┌──
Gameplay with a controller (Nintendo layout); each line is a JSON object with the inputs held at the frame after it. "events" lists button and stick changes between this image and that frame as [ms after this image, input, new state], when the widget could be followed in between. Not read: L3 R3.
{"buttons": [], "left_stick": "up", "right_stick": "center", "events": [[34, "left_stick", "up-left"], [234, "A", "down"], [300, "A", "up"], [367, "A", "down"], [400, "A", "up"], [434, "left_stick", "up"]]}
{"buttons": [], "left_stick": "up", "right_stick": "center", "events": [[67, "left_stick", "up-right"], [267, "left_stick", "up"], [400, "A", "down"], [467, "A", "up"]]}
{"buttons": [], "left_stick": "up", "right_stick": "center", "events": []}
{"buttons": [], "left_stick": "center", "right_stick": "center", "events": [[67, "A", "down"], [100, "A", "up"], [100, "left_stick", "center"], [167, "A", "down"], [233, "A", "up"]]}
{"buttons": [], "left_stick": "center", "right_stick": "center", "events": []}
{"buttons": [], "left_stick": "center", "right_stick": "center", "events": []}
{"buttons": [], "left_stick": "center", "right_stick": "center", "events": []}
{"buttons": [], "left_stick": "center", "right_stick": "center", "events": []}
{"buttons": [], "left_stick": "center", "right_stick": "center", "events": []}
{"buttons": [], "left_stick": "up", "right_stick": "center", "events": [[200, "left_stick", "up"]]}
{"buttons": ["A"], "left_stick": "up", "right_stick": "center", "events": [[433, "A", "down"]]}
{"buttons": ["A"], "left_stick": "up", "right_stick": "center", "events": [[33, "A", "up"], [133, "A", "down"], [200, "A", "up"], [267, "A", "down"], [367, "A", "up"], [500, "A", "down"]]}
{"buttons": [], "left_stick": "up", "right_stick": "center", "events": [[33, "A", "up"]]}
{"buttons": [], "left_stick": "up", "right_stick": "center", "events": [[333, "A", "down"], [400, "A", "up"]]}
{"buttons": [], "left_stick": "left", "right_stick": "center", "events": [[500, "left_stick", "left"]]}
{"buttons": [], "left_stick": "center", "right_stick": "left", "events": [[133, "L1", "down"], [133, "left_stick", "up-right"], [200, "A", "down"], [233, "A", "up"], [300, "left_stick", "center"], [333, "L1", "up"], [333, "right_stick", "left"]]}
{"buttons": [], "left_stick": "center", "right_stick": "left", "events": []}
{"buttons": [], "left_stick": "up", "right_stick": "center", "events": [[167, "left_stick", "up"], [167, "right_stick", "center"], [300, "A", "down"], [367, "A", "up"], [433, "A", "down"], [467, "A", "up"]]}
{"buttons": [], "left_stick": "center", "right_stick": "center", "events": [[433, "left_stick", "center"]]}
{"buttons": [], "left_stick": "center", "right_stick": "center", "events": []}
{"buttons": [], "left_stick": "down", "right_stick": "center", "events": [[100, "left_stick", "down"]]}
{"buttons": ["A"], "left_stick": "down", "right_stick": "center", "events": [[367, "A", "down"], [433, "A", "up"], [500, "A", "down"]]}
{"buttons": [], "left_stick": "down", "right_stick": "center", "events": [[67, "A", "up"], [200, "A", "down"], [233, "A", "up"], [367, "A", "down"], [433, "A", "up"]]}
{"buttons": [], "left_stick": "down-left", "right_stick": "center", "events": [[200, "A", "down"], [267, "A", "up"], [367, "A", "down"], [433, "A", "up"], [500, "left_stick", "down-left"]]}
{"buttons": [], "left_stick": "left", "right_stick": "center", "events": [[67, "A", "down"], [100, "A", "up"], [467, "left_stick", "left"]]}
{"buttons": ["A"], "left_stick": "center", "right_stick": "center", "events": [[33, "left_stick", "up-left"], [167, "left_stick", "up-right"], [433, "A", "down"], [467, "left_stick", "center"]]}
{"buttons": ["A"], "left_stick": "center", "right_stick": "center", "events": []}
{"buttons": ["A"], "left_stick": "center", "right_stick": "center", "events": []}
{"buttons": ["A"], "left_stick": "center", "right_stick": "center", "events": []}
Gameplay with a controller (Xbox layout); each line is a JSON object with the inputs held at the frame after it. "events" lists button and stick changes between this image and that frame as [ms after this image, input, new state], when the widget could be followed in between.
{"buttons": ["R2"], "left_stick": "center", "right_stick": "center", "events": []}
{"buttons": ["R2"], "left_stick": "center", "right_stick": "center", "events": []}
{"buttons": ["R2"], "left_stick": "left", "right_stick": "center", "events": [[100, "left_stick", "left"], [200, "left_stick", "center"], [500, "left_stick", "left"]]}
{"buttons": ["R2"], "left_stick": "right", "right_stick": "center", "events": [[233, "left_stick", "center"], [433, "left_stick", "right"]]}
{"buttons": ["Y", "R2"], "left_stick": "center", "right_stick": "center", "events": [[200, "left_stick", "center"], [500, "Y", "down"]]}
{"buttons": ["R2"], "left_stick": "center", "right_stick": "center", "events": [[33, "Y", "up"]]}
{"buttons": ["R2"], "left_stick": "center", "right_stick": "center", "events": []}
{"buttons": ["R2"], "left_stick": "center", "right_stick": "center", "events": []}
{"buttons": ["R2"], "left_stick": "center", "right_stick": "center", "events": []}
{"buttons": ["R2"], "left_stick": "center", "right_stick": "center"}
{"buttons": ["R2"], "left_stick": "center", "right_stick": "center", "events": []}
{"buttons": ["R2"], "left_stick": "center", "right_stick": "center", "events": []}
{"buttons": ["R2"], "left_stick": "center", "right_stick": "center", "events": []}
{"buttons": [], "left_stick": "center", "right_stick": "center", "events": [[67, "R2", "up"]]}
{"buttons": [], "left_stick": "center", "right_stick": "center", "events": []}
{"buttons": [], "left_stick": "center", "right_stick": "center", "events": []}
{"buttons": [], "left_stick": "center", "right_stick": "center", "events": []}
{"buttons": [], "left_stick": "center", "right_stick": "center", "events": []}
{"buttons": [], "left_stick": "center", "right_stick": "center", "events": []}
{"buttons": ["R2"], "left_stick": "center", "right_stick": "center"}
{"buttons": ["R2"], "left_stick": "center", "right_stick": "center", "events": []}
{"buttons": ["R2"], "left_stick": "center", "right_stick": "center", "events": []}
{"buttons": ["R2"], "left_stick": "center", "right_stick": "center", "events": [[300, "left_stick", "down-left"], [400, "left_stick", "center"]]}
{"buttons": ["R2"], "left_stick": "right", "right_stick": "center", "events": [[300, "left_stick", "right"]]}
└──
# Instructions for the task
Across the listing above, report every line where "inputs" occurs.

# Result for this task
Gameplay with a controller (Nintendo layout); each line is a JSON object with the inputs held at the frame after it. "events" lists button and stick changes between this image and that frame as [ms after this image, input, new state], when the widget could be followed in between. Not read: L3 R3.
Gameplay with a controller (Xbox layout); each line is a JSON object with the inputs held at the frame after it. "events" lists button and stick changes between this image and that frame as [ms after this image, input, new state], when the widget could be followed in between.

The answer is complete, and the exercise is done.